### [Saved data entries]
┄┄┄┄┄┄┄┄┄┄┄┄┄┄┄┄┄┄┄┄

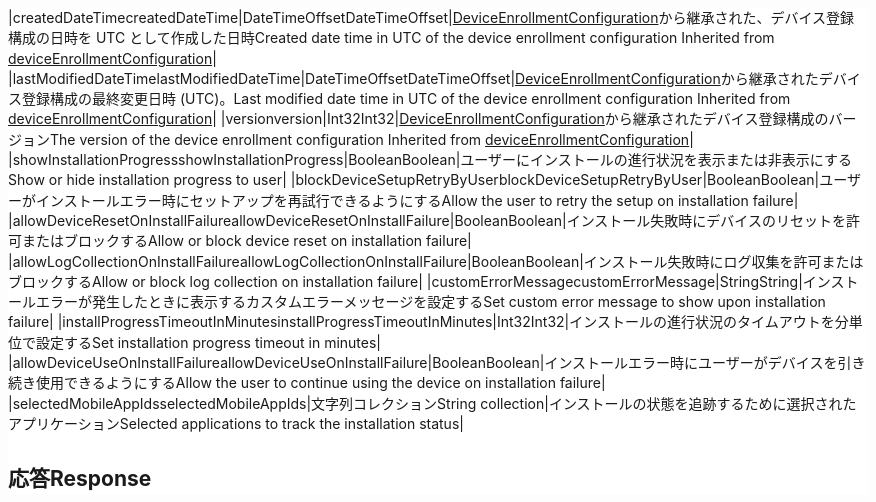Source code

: |<span data-ttu-id="97f59-146">createdDateTime</span><span class="sxs-lookup"><span data-stu-id="97f59-146">createdDateTime</span></span>|<span data-ttu-id="97f59-147">DateTimeOffset</span><span class="sxs-lookup"><span data-stu-id="97f59-147">DateTimeOffset</span></span>|<span data-ttu-id="97f59-148">[DeviceEnrollmentConfiguration](../resources/intune-onboarding-deviceenrollmentconfiguration.md)から継承された、デバイス登録構成の日時を UTC として作成した日時</span><span class="sxs-lookup"><span data-stu-id="97f59-148">Created date time in UTC of the device enrollment configuration Inherited from [deviceEnrollmentConfiguration](../resources/intune-onboarding-deviceenrollmentconfiguration.md)</span></span>|
|<span data-ttu-id="97f59-149">lastModifiedDateTime</span><span class="sxs-lookup"><span data-stu-id="97f59-149">lastModifiedDateTime</span></span>|<span data-ttu-id="97f59-150">DateTimeOffset</span><span class="sxs-lookup"><span data-stu-id="97f59-150">DateTimeOffset</span></span>|<span data-ttu-id="97f59-151">[DeviceEnrollmentConfiguration](../resources/intune-onboarding-deviceenrollmentconfiguration.md)から継承されたデバイス登録構成の最終変更日時 (UTC)。</span><span class="sxs-lookup"><span data-stu-id="97f59-151">Last modified date time in UTC of the device enrollment configuration Inherited from [deviceEnrollmentConfiguration](../resources/intune-onboarding-deviceenrollmentconfiguration.md)</span></span>|
|<span data-ttu-id="97f59-152">version</span><span class="sxs-lookup"><span data-stu-id="97f59-152">version</span></span>|<span data-ttu-id="97f59-153">Int32</span><span class="sxs-lookup"><span data-stu-id="97f59-153">Int32</span></span>|<span data-ttu-id="97f59-154">[DeviceEnrollmentConfiguration](../resources/intune-onboarding-deviceenrollmentconfiguration.md)から継承されたデバイス登録構成のバージョン</span><span class="sxs-lookup"><span data-stu-id="97f59-154">The version of the device enrollment configuration Inherited from [deviceEnrollmentConfiguration](../resources/intune-onboarding-deviceenrollmentconfiguration.md)</span></span>|
|<span data-ttu-id="97f59-155">showInstallationProgress</span><span class="sxs-lookup"><span data-stu-id="97f59-155">showInstallationProgress</span></span>|<span data-ttu-id="97f59-156">Boolean</span><span class="sxs-lookup"><span data-stu-id="97f59-156">Boolean</span></span>|<span data-ttu-id="97f59-157">ユーザーにインストールの進行状況を表示または非表示にする</span><span class="sxs-lookup"><span data-stu-id="97f59-157">Show or hide installation progress to user</span></span>|
|<span data-ttu-id="97f59-158">blockDeviceSetupRetryByUser</span><span class="sxs-lookup"><span data-stu-id="97f59-158">blockDeviceSetupRetryByUser</span></span>|<span data-ttu-id="97f59-159">Boolean</span><span class="sxs-lookup"><span data-stu-id="97f59-159">Boolean</span></span>|<span data-ttu-id="97f59-160">ユーザーがインストールエラー時にセットアップを再試行できるようにする</span><span class="sxs-lookup"><span data-stu-id="97f59-160">Allow the user to retry the setup on installation failure</span></span>|
|<span data-ttu-id="97f59-161">allowDeviceResetOnInstallFailure</span><span class="sxs-lookup"><span data-stu-id="97f59-161">allowDeviceResetOnInstallFailure</span></span>|<span data-ttu-id="97f59-162">Boolean</span><span class="sxs-lookup"><span data-stu-id="97f59-162">Boolean</span></span>|<span data-ttu-id="97f59-163">インストール失敗時にデバイスのリセットを許可またはブロックする</span><span class="sxs-lookup"><span data-stu-id="97f59-163">Allow or block device reset on installation failure</span></span>|
|<span data-ttu-id="97f59-164">allowLogCollectionOnInstallFailure</span><span class="sxs-lookup"><span data-stu-id="97f59-164">allowLogCollectionOnInstallFailure</span></span>|<span data-ttu-id="97f59-165">Boolean</span><span class="sxs-lookup"><span data-stu-id="97f59-165">Boolean</span></span>|<span data-ttu-id="97f59-166">インストール失敗時にログ収集を許可またはブロックする</span><span class="sxs-lookup"><span data-stu-id="97f59-166">Allow or block log collection on installation failure</span></span>|
|<span data-ttu-id="97f59-167">customErrorMessage</span><span class="sxs-lookup"><span data-stu-id="97f59-167">customErrorMessage</span></span>|<span data-ttu-id="97f59-168">String</span><span class="sxs-lookup"><span data-stu-id="97f59-168">String</span></span>|<span data-ttu-id="97f59-169">インストールエラーが発生したときに表示するカスタムエラーメッセージを設定する</span><span class="sxs-lookup"><span data-stu-id="97f59-169">Set custom error message to show upon installation failure</span></span>|
|<span data-ttu-id="97f59-170">installProgressTimeoutInMinutes</span><span class="sxs-lookup"><span data-stu-id="97f59-170">installProgressTimeoutInMinutes</span></span>|<span data-ttu-id="97f59-171">Int32</span><span class="sxs-lookup"><span data-stu-id="97f59-171">Int32</span></span>|<span data-ttu-id="97f59-172">インストールの進行状況のタイムアウトを分単位で設定する</span><span class="sxs-lookup"><span data-stu-id="97f59-172">Set installation progress timeout in minutes</span></span>|
|<span data-ttu-id="97f59-173">allowDeviceUseOnInstallFailure</span><span class="sxs-lookup"><span data-stu-id="97f59-173">allowDeviceUseOnInstallFailure</span></span>|<span data-ttu-id="97f59-174">Boolean</span><span class="sxs-lookup"><span data-stu-id="97f59-174">Boolean</span></span>|<span data-ttu-id="97f59-175">インストールエラー時にユーザーがデバイスを引き続き使用できるようにする</span><span class="sxs-lookup"><span data-stu-id="97f59-175">Allow the user to continue using the device on installation failure</span></span>|
|<span data-ttu-id="97f59-176">selectedMobileAppIds</span><span class="sxs-lookup"><span data-stu-id="97f59-176">selectedMobileAppIds</span></span>|<span data-ttu-id="97f59-177">文字列コレクション</span><span class="sxs-lookup"><span data-stu-id="97f59-177">String collection</span></span>|<span data-ttu-id="97f59-178">インストールの状態を追跡するために選択されたアプリケーション</span><span class="sxs-lookup"><span data-stu-id="97f59-178">Selected applications to track the installation status</span></span>|



## <a name="response"></a><span data-ttu-id="97f59-179">応答</span><span class="sxs-lookup"><span data-stu-id="97f59-179">Response</span></span>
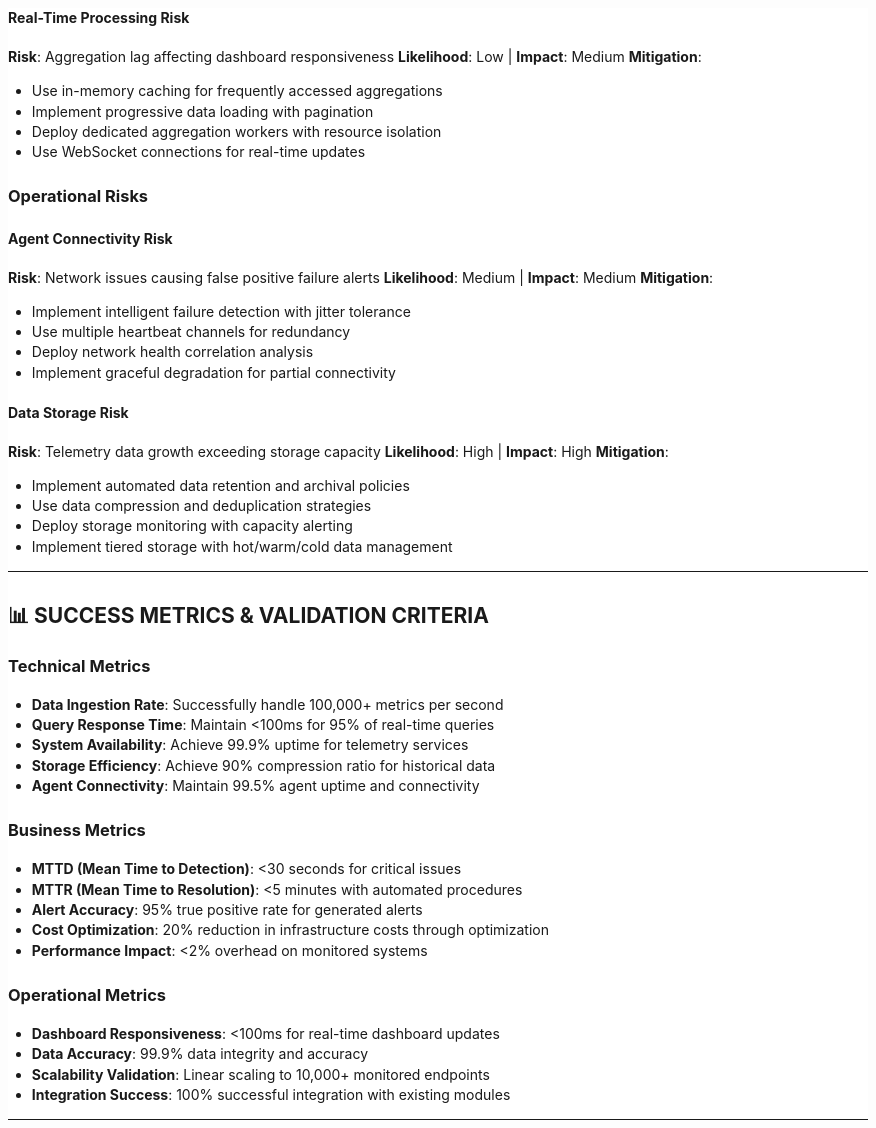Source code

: #### Real-Time Processing Risk
**Risk**: Aggregation lag affecting dashboard responsiveness
**Likelihood**: Low | **Impact**: Medium
**Mitigation**:
- Use in-memory caching for frequently accessed aggregations
- Implement progressive data loading with pagination
- Deploy dedicated aggregation workers with resource isolation
- Use WebSocket connections for real-time updates

### Operational Risks

#### Agent Connectivity Risk
**Risk**: Network issues causing false positive failure alerts
**Likelihood**: Medium | **Impact**: Medium
**Mitigation**:
- Implement intelligent failure detection with jitter tolerance
- Use multiple heartbeat channels for redundancy
- Deploy network health correlation analysis
- Implement graceful degradation for partial connectivity

#### Data Storage Risk
**Risk**: Telemetry data growth exceeding storage capacity
**Likelihood**: High | **Impact**: High
**Mitigation**:
- Implement automated data retention and archival policies
- Use data compression and deduplication strategies
- Deploy storage monitoring with capacity alerting
- Implement tiered storage with hot/warm/cold data management

---

## 📊 SUCCESS METRICS & VALIDATION CRITERIA

### Technical Metrics
- **Data Ingestion Rate**: Successfully handle 100,000+ metrics per second
- **Query Response Time**: Maintain <100ms for 95% of real-time queries
- **System Availability**: Achieve 99.9% uptime for telemetry services
- **Storage Efficiency**: Achieve 90% compression ratio for historical data
- **Agent Connectivity**: Maintain 99.5% agent uptime and connectivity

### Business Metrics
- **MTTD (Mean Time to Detection)**: <30 seconds for critical issues
- **MTTR (Mean Time to Resolution)**: <5 minutes with automated procedures
- **Alert Accuracy**: 95% true positive rate for generated alerts
- **Cost Optimization**: 20% reduction in infrastructure costs through optimization
- **Performance Impact**: <2% overhead on monitored systems

### Operational Metrics
- **Dashboard Responsiveness**: <100ms for real-time dashboard updates
- **Data Accuracy**: 99.9% data integrity and accuracy
- **Scalability Validation**: Linear scaling to 10,000+ monitored endpoints
- **Integration Success**: 100% successful integration with existing modules

---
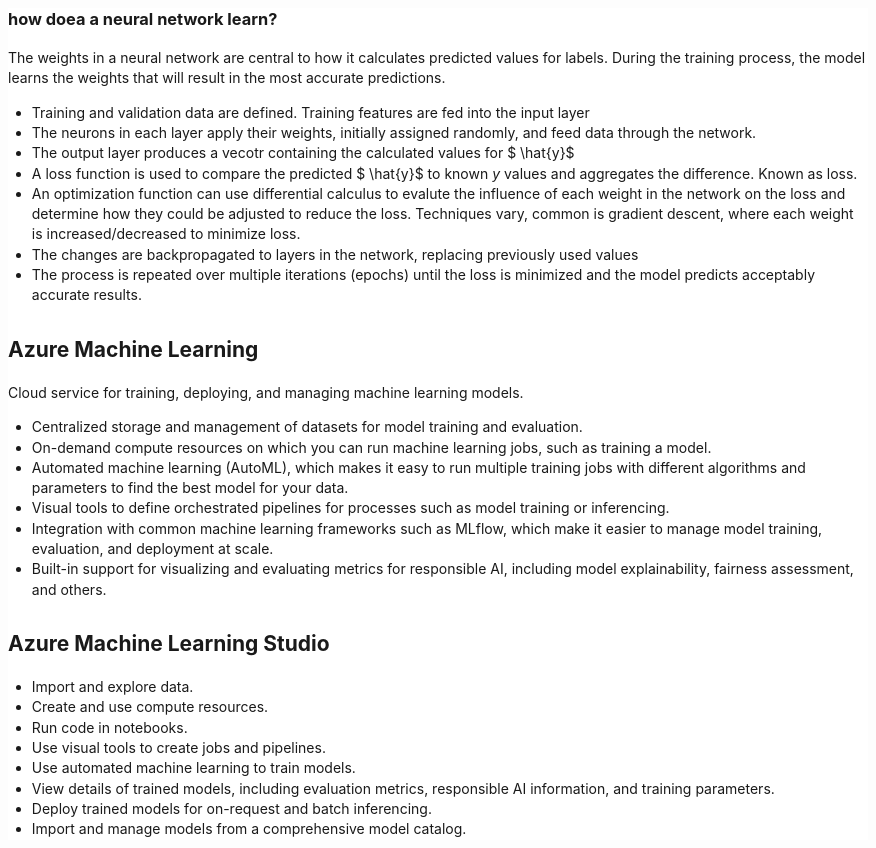 ### how doea a neural network learn?

The weights in a neural network are central to how it calculates predicted values for labels. During the training process, the model learns the weights that will result in the most accurate predictions.

- Training and validation data are defined. Training features are fed into the input layer
- The neurons in each layer apply their weights, initially assigned randomly, and feed data through the network.
- The output layer produces a vecotr containing the calculated values for $ \hat{y}$
- A loss function is used to compare the predicted $ \hat{y}$ to known $y$ values and aggregates the difference. Known as loss.
- An optimization function can use differential calculus to evalute the influence of each weight in the network on the loss and determine how they could be adjusted to reduce the loss. Techniques vary, common is gradient descent, where each weight is increased/decreased to minimize loss.
- The changes are backpropagated to layers in the network, replacing previously used values
- The process is repeated over multiple iterations (epochs) until the loss is minimized and the model predicts acceptably accurate results.

## Azure Machine Learning

Cloud service for training, deploying, and managing machine learning models.

- Centralized storage and management of datasets for model training and evaluation.
- On-demand compute resources on which you can run machine learning jobs, such as training a model.
- Automated machine learning (AutoML), which makes it easy to run multiple training jobs with different algorithms and parameters to find the best model for your data.
- Visual tools to define orchestrated pipelines for processes such as model training or inferencing.
- Integration with common machine learning frameworks such as MLflow, which make it easier to manage model training, evaluation, and deployment at scale.
- Built-in support for visualizing and evaluating metrics for responsible AI, including model explainability, fairness assessment, and others.

## Azure Machine Learning Studio

- Import and explore data.
- Create and use compute resources.
- Run code in notebooks.
- Use visual tools to create jobs and pipelines.
- Use automated machine learning to train models.
- View details of trained models, including evaluation metrics, responsible AI information, and training parameters.
- Deploy trained models for on-request and batch inferencing.
- Import and manage models from a comprehensive model catalog.
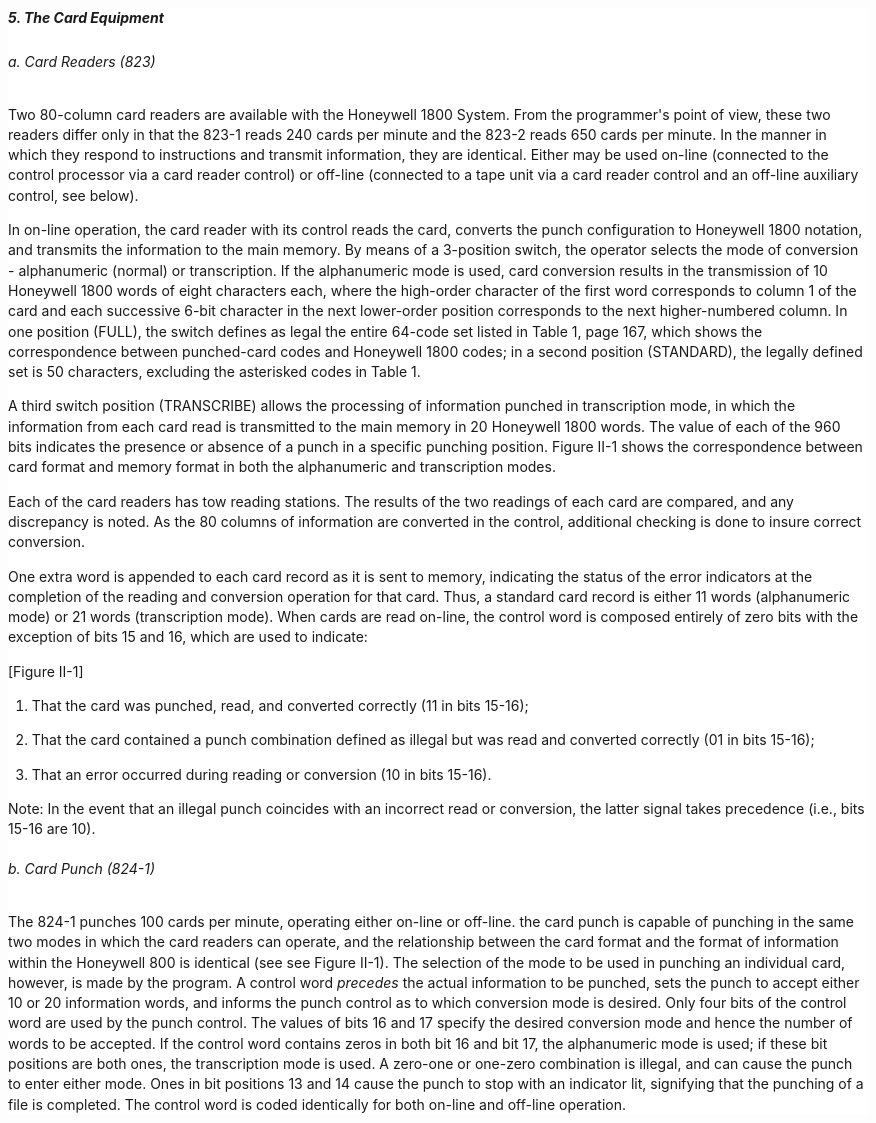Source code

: ##### 5. The Card Equipment

###### a. Card Readers (823)

Two 80-column card readers are available with the Honeywell 1800 System.  From the programmer's point of view, these two readers differ only in that the 823-1 reads 240 cards per minute and the 823-2 reads 650 cards per minute.  In the manner in which they respond to instructions and transmit information, they are identical.  Either may be used on-line (connected to the control processor via a card reader control) or off-line (connected to a tape unit via a card reader control and an off-line auxiliary control, see below).

In on-line operation, the card reader with its control reads the card, converts the punch configuration to Honeywell 1800 notation, and transmits the information to the main memory.  By means of a 3-position switch, the operator selects the mode of conversion - alphanumeric (normal) or transcription.  If the alphanumeric mode is used, card conversion results in the transmission of 10 Honeywell 1800 words of eight characters each, where the high-order character of the first word corresponds to column 1 of the card and each successive 6-bit character in the next lower-order position corresponds to the next higher-numbered column.  In one position (FULL), the switch defines as legal the entire 64-code set listed in Table 1, page 167, which shows the correspondence between punched-card codes and Honeywell 1800 codes; in a second position (STANDARD), the legally defined set is 50 characters, excluding the asterisked codes in Table 1.

A third switch position (TRANSCRIBE) allows the processing of information punched in transcription mode, in which the information from each card read is transmitted to the main memory in 20 Honeywell 1800 words.  The value of each of the 960 bits indicates the presence or absence of a punch in a specific punching position.  Figure II-1 shows the correspondence between card format and memory format in both the alphanumeric and transcription modes.

Each of the card readers has tow reading stations.  The results of the two readings of each card are compared, and any discrepancy is noted.  As the 80 columns of information are converted in the control, additional checking is done to insure correct conversion.

One extra word is appended to each card record as it is sent to memory, indicating the status of the error indicators at the completion of the reading and conversion operation for that card.  Thus, a standard card record is either 11 words (alphanumeric mode) or 21 words (transcription mode).  When cards are read on-line, the control word is composed entirely of zero bits with the exception of bits 15 and 16, which are used to indicate:

[Figure II-1]

1.  That the card was punched, read, and converted correctly (11 in bits 15-16);

2. That the card contained a punch combination defined as illegal but was read and converted correctly (01 in bits 15-16);

3. That an error occurred during reading or conversion (10 in bits 15-16).

Note:  In the event that an illegal punch coincides with an incorrect read or conversion, the latter signal takes precedence (i.e., bits 15-16 are 10).

###### b. Card Punch (824-1)

The 824-1 punches 100 cards per minute, operating either on-line or off-line.  the card punch is capable of punching in the same two modes 
in which the card readers can operate, and the relationship between the card format and the format of information within the Honeywell 800 is identical (see see Figure II-1).  The selection of the mode to be used in punching an individual card, however, is made by the program.  A control word _precedes_ the actual information to be punched, sets the punch to accept either 10 or 20 information words, and informs the punch control as to which conversion mode is desired.  Only four bits of the control word are used by the punch control.  The values of bits 16 and 17 specify the desired conversion mode and hence the number of words to be accepted.  If the control word contains zeros in both bit 16 and bit 17, the alphanumeric mode is used; if these bit positions are both ones, the transcription mode is used.  A zero-one or one-zero combination is illegal, and can cause the punch to enter either mode.  Ones in bit positions 13 and 14 cause the punch to stop with an indicator lit, signifying that the punching of a file is completed.  The control word is coded identically for both on-line and off-line operation.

┄┄┄┄┄┄┄┄┄┄┄┄┄┄┄┄┄┄┄┄

### [Exercise description]
Below, repeat the part of the records that opens with the line containing "#### Agent Connectivity Risk" and closes with the line containing "- **Agent Connectivity**: Maintain".

### [Exercise solution]
#### Agent Connectivity Risk
**Risk**: Network issues causing false positive failure alerts
**Likelihood**: Medium | **Impact**: Medium
**Mitigation**:
- Implement intelligent failure detection with jitter tolerance
- Use multiple heartbeat channels for redundancy
- Deploy network health correlation analysis
- Implement graceful degradation for partial connectivity

#### Data Storage Risk
**Risk**: Telemetry data growth exceeding storage capacity
**Likelihood**: High | **Impact**: High
**Mitigation**:
- Implement automated data retention and archival policies
- Use data compression and deduplication strategies
- Deploy storage monitoring with capacity alerting
- Implement tiered storage with hot/warm/cold data management

---

## 📊 SUCCESS METRICS & VALIDATION CRITERIA

### Technical Metrics
- **Data Ingestion Rate**: Successfully handle 100,000+ metrics per second
- **Query Response Time**: Maintain <100ms for 95% of real-time queries
- **System Availability**: Achieve 99.9% uptime for telemetry services
- **Storage Efficiency**: Achieve 90% compression ratio for historical data
- **Agent Connectivity**: Maintain 99.5% agent uptime and connectivity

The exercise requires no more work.